Business-Related Commuting
You’re going to have a tough time claiming a deduction that involves a daily commute if you are taking deductions for maintaining a home office. Therefore, don’t plan on trying to claim any tax-deductible expenses that involve your automobile.
Unless, of course, those trips are being made to meet with clients or in the service of performing normal business activities related to your line of work that require you to travel in your car. It really doesn’t matter where you’re going, as long as it has something to do with your home-based company.

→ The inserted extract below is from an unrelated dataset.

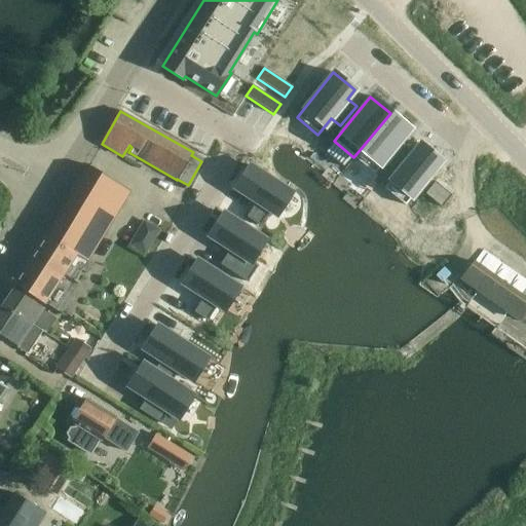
[(390,113),(353,157),(374,174),(400,143),(410,129),(390,113)]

If you’re going to Office Depot to pick up office supplies, that would qualify. The typical deductions include the standard mileage deduction, fares for public transit use, if you take an Uber from one place to another, even parking and toll costs you may incur in your travels.
Our Final Thoughts
These are just some of the common deductions you can expect to claim should you meet all the requirements of the tax law. There are others that include your expenses for health insurance and even any money you may put away for retirement in a tax-deferred plan.
Be sure to discuss all of your options with a tax adviser, not just to make sure you’ve claimed everything to which you are eligible but also to confirm that you’ve made the proper calculations to support your claims. In addition, unless you’re taking the safe-harbor method for your deductions, keep all of your corresponding receipts and other necessary paperwork that supports everything you’ve claimed on your return. It sounds like a pain in the neck now, but it’s much easier than dealing with a full scale audit down the road.